■ **DATA SECTION**:
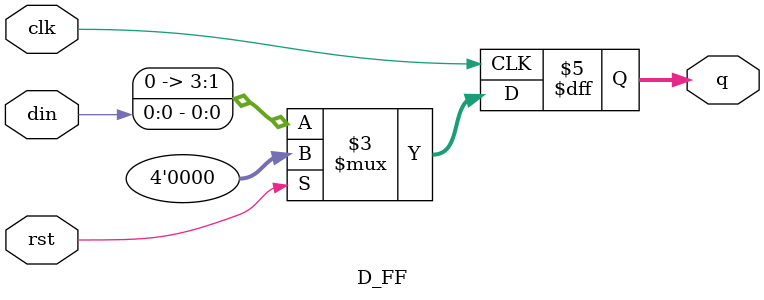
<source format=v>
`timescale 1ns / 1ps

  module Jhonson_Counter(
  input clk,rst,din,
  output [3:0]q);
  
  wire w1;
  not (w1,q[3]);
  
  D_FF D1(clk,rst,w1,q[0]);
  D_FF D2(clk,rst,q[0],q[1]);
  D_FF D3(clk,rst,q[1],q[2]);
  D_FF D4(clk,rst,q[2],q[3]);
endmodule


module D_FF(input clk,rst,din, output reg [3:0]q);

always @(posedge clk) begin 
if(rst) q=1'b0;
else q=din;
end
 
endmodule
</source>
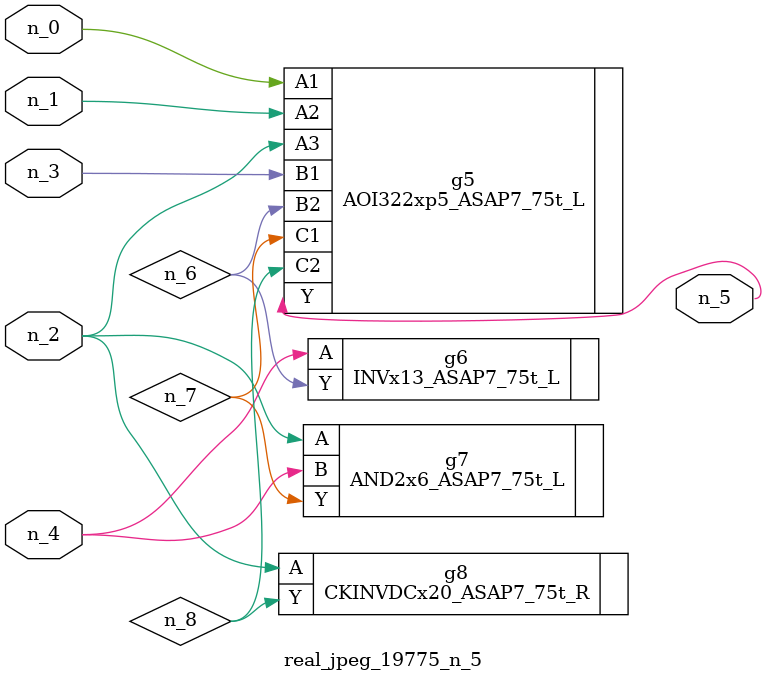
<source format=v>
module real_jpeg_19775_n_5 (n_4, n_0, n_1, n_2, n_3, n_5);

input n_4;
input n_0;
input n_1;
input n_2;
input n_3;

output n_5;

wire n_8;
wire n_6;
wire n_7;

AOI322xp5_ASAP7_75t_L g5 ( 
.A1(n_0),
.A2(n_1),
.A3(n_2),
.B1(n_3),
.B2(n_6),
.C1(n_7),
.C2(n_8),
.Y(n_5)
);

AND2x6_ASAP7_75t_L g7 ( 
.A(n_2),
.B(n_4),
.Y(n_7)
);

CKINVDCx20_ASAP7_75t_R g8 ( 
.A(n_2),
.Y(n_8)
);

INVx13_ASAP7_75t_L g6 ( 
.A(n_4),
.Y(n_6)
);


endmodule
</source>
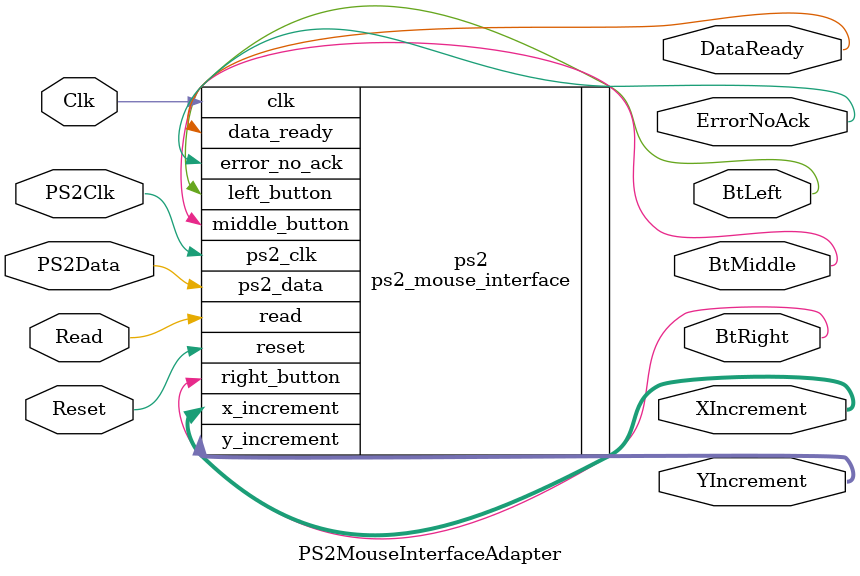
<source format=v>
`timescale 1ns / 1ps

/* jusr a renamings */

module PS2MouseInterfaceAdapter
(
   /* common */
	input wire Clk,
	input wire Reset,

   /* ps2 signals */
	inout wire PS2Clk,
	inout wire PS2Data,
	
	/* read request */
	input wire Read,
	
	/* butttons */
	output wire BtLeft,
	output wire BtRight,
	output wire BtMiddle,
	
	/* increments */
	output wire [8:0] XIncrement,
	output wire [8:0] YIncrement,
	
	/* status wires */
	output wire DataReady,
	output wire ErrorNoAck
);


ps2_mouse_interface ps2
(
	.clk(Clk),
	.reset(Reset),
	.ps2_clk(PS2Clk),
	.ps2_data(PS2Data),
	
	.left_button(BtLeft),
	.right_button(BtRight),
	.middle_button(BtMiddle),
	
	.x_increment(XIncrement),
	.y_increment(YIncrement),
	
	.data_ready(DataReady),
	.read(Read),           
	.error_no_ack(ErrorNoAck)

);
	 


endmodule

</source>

■ **EXERCISE PROMPT**:
Above are some records. Copy each of their lines that holds the string "input".

■ **ANSWER FOR THE TASK**:
  input clk,rst,din,
module D_FF(input clk,rst,din, output reg [3:0]q);
input n_4;
input n_0;
input n_1;
input n_2;
input n_3;
	input wire Clk,
	input wire Reset,
	input wire Read,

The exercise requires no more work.